Samsung is going all-out at CES 2023 with a new lineup of impressive monitors for gaming, content creation, and productivity.

Anyone looking for a massive gaming monitor can stop looking. The new Samsung Odyssey Neo G9 is its most immersive, with a curved 57-inch display and a 32:9 ultra-wide aspect ratio.

The Neo G9 has a 7680 by 2160 resolution, is 8K on the horizontal, and features a pixel density of 140PPI.

It uses Mini LED tech with a 1,000,000:1 contrast ratio and support for HDR1000. In addition, the display has a matte finish and a 240Hz refresh rate with a 1ms response time.

For inputs, it has DisplayPort 2.1 — a first for a gaming monitor, as well as HDMI and USB-C.

Currently, there isn't native support for 8K displays on macOS, though that may change by the time the Neo G9 launches.

The Samsung Odyssey Neo G9 will hit store shelves next year. However, pricing was not yet available.

Samsung took the opportunity to remind customers that the previously-announced Odyssey G8 QD-OLED that debuted at IFA 2022 will soon hit shelves.

This week Samsung also announced the ViewFinity S9 and an updated M8 Smart Monitor.

AppleInsider will be covering the 2023 Consumer Electronics Show in person on January 2 through January 8, where we're expecting Wi-Fi 6e devices, HomeKit, Apple accessories, 8K monitors, and more. Keep up with our coverage by downloading the AppleInsider app, and follow us on YouTube, Twitter @appleinsider and Facebook for live, late-breaking coverage.
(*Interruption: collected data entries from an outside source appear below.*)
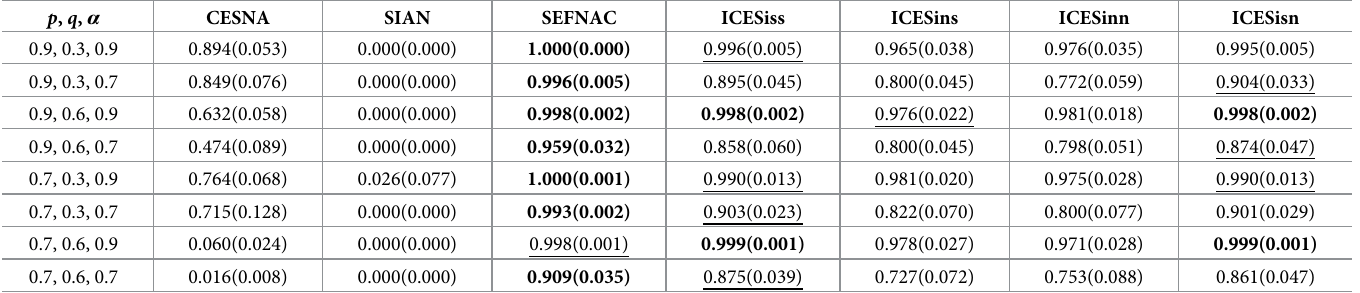
Table 11. The comparison of CESNA, SIAN, SEFNAC and ICESi methods at medium-size synthetic data sets with categorical attributes: The average ARI index and its standard deviation over 10 different data sets. p , q , α CESNA SIAN SEFNAC ICESiss ICESins ICESinn ICESisn 0.9, 0.3,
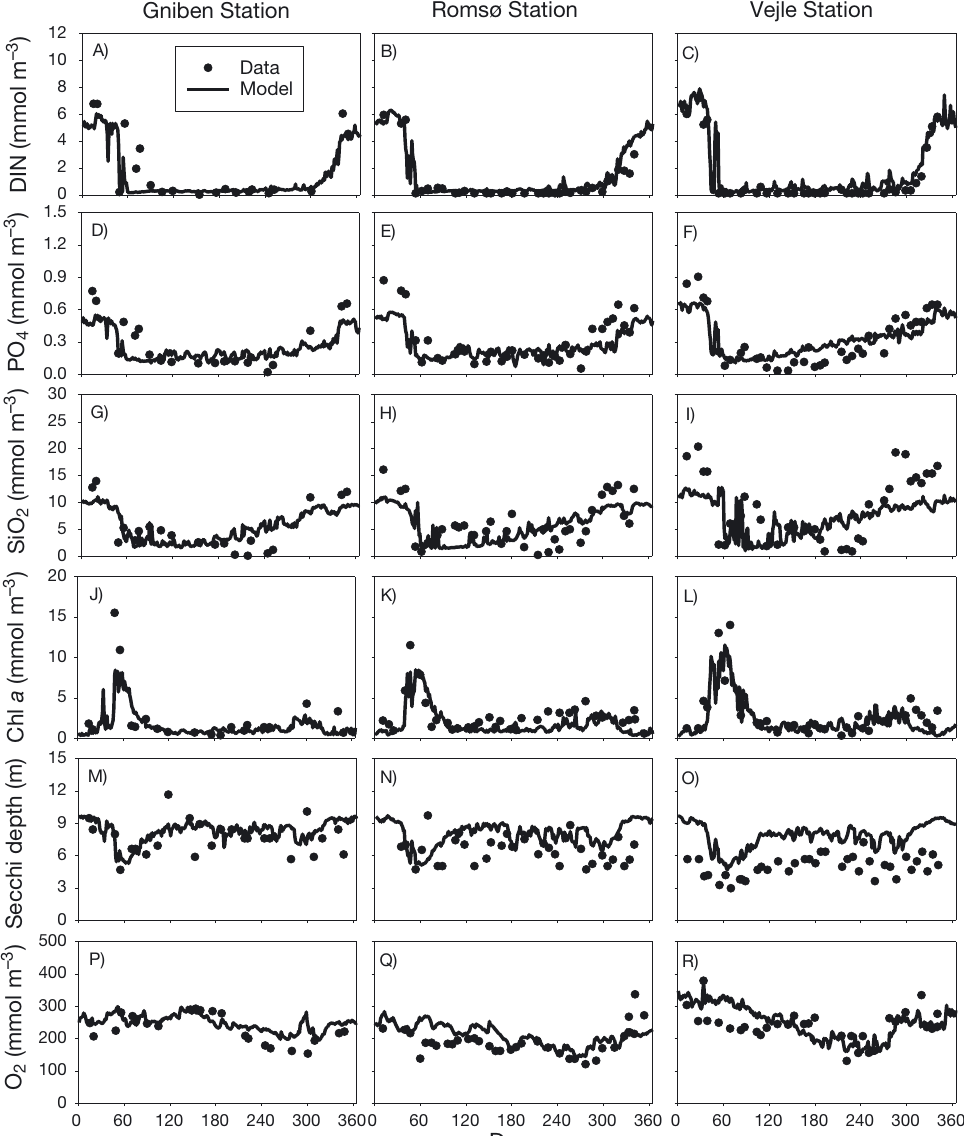
Fig. 5. Model validation of surface (1 m) (A−C) dissolved inorganic nitrogen (DIN), PO 4 , SiO 2 , (J−L) chl a , (M−O) Secchi depth and (P−R) bottom oxygen at the 3 monitoring stations in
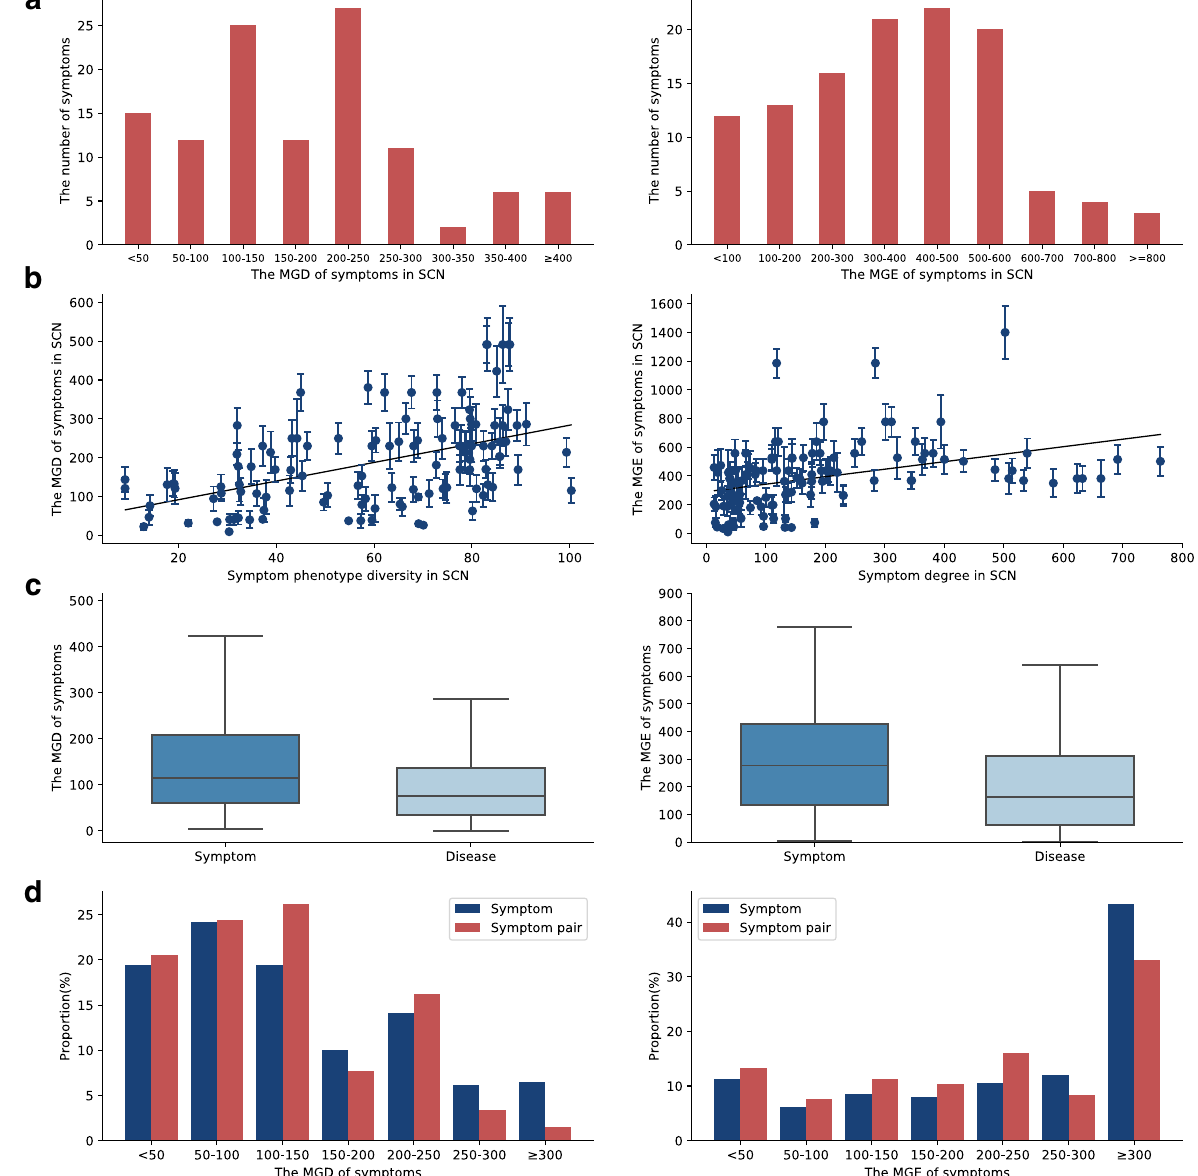
Fig. 4 Symptom network diversity analysis. a The MGD and MGE distribution of symptoms in SCN. b Correlations of the symptom diversity between phenotypic and molecular networks. c Compared the MGD and MGE distribution of symptoms and diseases. On each box, the central mark indicates the median, the bottom and top edges of the box indicate the 25th and 75th percentiles, respectively. The whiskers extend to the most extreme data represent the minimum and maximum value. d Compared the MGD and MGE distribution of symptoms and symptom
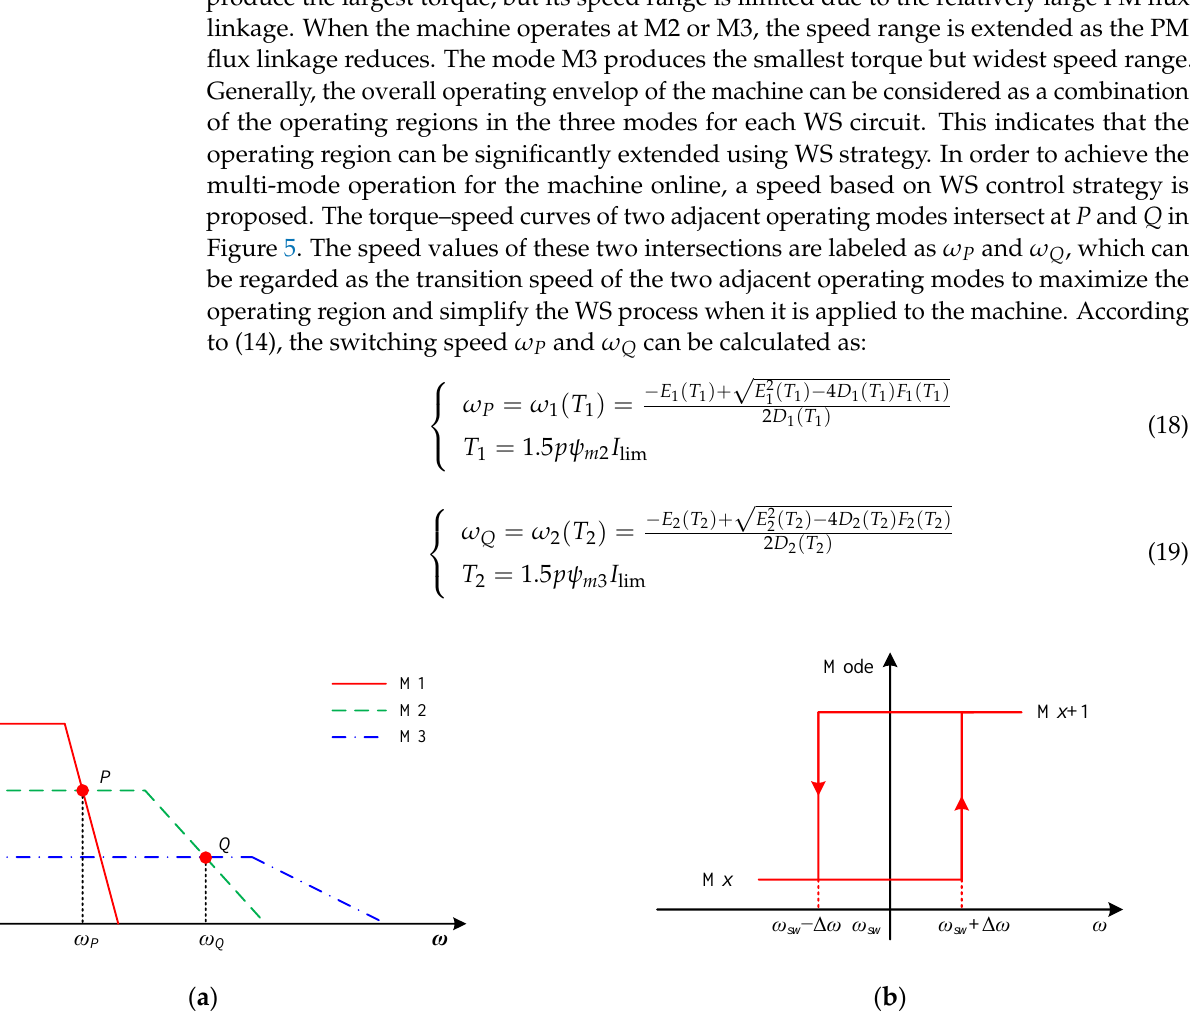
Figure 6. Schematic diagram of the WS strategy for the DS-PMM based on current vector control.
You can also check out our official Instagram account for exclusive photos throughout the event.



1 Comment

shamino 17 Years · 541 comments

Regarding "native support for 8K displays", I wouldn't call this an 8K display since it's an ultra-wide.  An 8K 16:9 display would be 7680x4320 (about 33M pixels).  This is 7680x2160 - half the pixels (16.5M).  Its requirements fall halfway between those of a 4K and an 8K display.
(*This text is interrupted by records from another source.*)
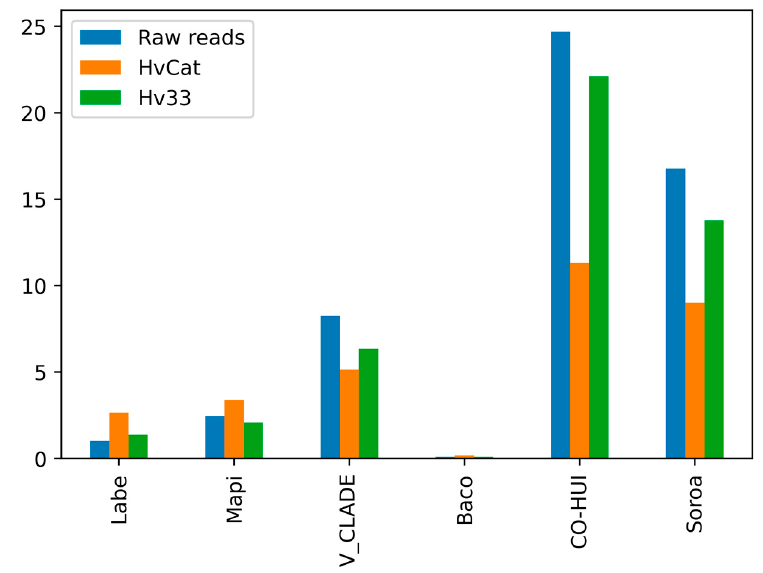
Figure 4. Comparison of the contribution of each LTR-RT lineage to the mapped 454 raw reads (blue), Hv33 assembly (green), and HvCat assembly (orange). The y -axis represents the percentage of genomic information belonging to each lineage.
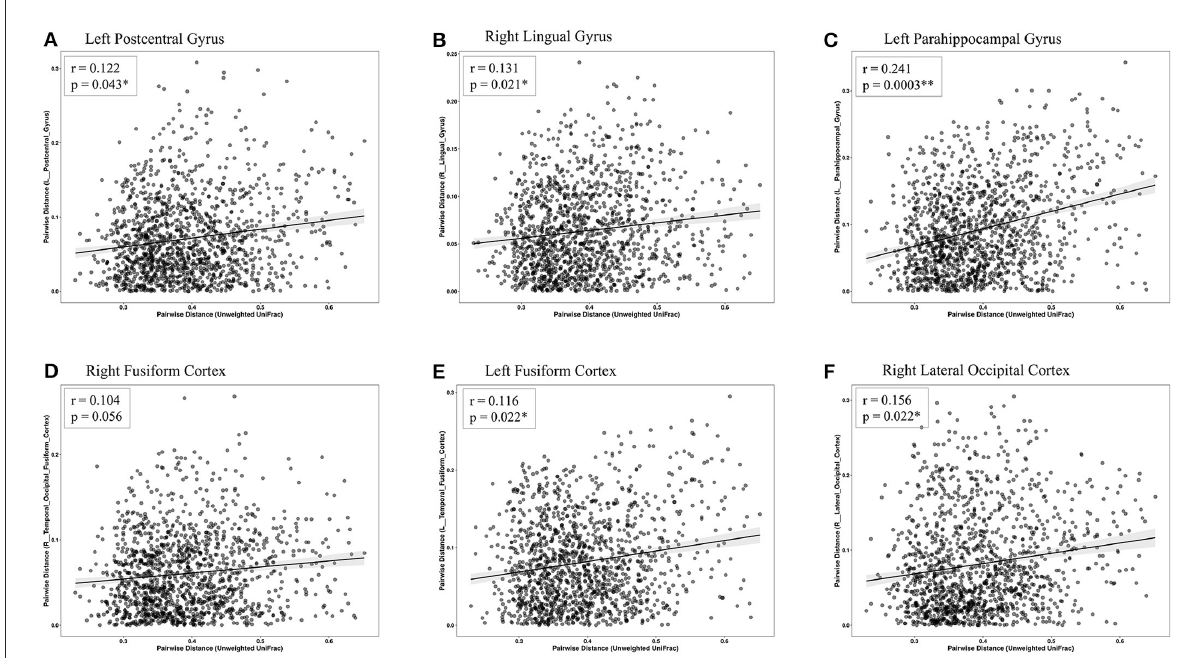
FIGURE6 Scatterplots of Euclidean distance. The associations between fecal microbiome β -diversity (Euclidean distance centered log-transformed counts) and the gray matter distance separating pairs of late-life depression (LLD) patients or healthy controls in the (A) left postcentral gyrus, (B) right lingual gyrus, (C) left parahippocampal gyrus, (D) right fusiform cortex, (E) left fusiform cortex, and (F) right lateral occipital cortex. Each point represents a pair of LLD patients or healthy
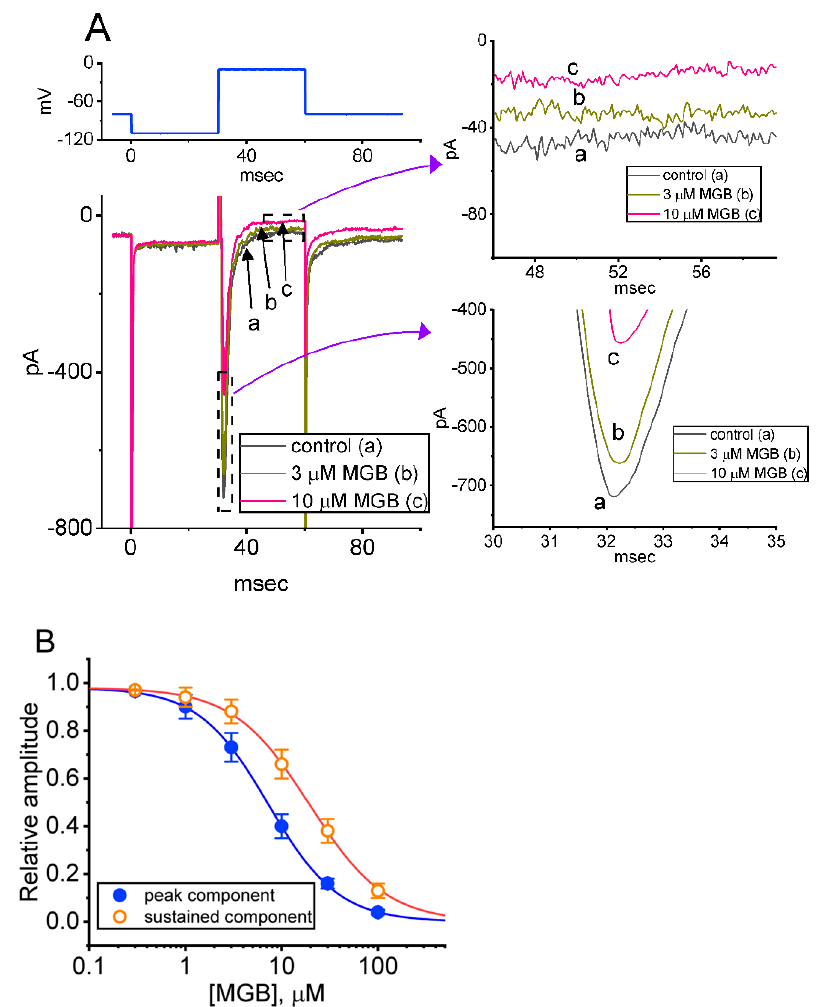
Figure 1. Effect of mirogabalin (MGB) on voltage-gated Na + current ( I Na ) identified in pituitary GH 3 cells. In this series of experiments, we bathed cells in Ca 2+ -free Tyrode’s solution, which contained 10 mM tetraethylammonium chloride (TEA) and 0.5 mM CdCl 2 , and the electrode that was used was filled up with a solution containing Cs + . ( A ) Representative current traces acquired in the control period (a) (i.e., absence of MGB) and during the exposure to 3 µ M MGB (b) or 10 µ M MGB (c). The voltage clamp protocol that we applied is illustrated in the upper part. The graphs shown in the right side of ( A ) indicate the expanded records from the left side (dashed boxes). ( B ) Concentration– response curve of MGB-induced block of peak (transient) I Na ( I Na(T) ) or sustained (late) I Na ( I Na(L) ) occurring in GH 3 cells. The continuous line drawn represents the goodness-of-fit to the modified Hill equation, as described in Section 4. The IC 50 values for the MGB-induced inhibition of I Na(T) and I Na(L) were optimally estimated to be 19.5 and 7.3 µ M, respectively. Each point represents the mean ± SEM (n =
Regarding what Apple can support, the highest resolutions they currently advertise is 6K for the ProDisplay XDR (6016x3384 = 20M pixels).  This is 21% more pixels than the Neo G9.  Which means any Mac capable of driving a ProDisplay XDR has a GPU with enough bandwidth (and video memory) to drive this Samsung display.  In other words, it really should just work - the Mac should read the display's native resolution via DDC and the Mac should be able to generate the signal.  If it doesn't, I would consider it a really embarrassing bug.